**EXERCISE DETAILS:** Given the material below, return only the lines starting at the line with "left elbow: (209, 275)" and ending at the line with "left ear: (284, 211)", exactly as they appear.

**MATERIAL FOR THE TASK:**
* * *
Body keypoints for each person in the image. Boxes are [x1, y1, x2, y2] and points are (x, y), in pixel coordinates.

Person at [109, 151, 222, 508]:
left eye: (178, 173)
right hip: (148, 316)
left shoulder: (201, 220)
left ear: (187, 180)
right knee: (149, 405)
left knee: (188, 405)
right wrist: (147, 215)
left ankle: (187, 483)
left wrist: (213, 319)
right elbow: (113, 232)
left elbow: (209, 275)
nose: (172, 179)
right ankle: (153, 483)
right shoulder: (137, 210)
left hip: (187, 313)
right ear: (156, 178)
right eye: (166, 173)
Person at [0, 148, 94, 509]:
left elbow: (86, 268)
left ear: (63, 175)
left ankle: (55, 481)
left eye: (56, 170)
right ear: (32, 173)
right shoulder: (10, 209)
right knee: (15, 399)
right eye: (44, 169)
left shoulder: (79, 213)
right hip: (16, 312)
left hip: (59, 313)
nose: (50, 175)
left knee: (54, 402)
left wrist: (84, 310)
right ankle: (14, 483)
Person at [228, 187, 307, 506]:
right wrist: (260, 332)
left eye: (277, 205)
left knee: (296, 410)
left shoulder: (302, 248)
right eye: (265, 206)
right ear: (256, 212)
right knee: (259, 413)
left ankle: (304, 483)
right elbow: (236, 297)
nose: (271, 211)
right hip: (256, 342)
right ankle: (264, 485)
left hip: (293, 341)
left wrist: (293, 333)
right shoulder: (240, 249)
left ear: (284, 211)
* * *
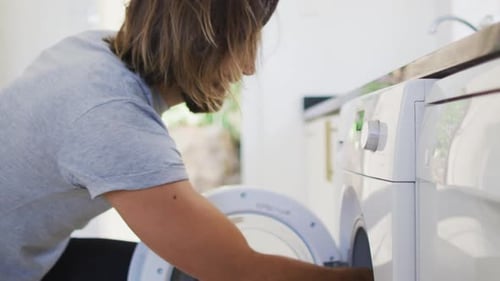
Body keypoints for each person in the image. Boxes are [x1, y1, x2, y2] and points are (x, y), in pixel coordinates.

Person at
* * *
**RESPONSE TO THE TASK:**
left elbow: (209, 275)
nose: (172, 179)
right ankle: (153, 483)
right shoulder: (137, 210)
left hip: (187, 313)
right ear: (156, 178)
right eye: (166, 173)
Person at [0, 148, 94, 509]:
left elbow: (86, 268)
left ear: (63, 175)
left ankle: (55, 481)
left eye: (56, 170)
right ear: (32, 173)
right shoulder: (10, 209)
right knee: (15, 399)
right eye: (44, 169)
left shoulder: (79, 213)
right hip: (16, 312)
left hip: (59, 313)
nose: (50, 175)
left knee: (54, 402)
left wrist: (84, 310)
right ankle: (14, 483)
Person at [228, 187, 307, 506]:
right wrist: (260, 332)
left eye: (277, 205)
left knee: (296, 410)
left shoulder: (302, 248)
right eye: (265, 206)
right ear: (256, 212)
right knee: (259, 413)
left ankle: (304, 483)
right elbow: (236, 297)
nose: (271, 211)
right hip: (256, 342)
right ankle: (264, 485)
left hip: (293, 341)
left wrist: (293, 333)
right shoulder: (240, 249)
left ear: (284, 211)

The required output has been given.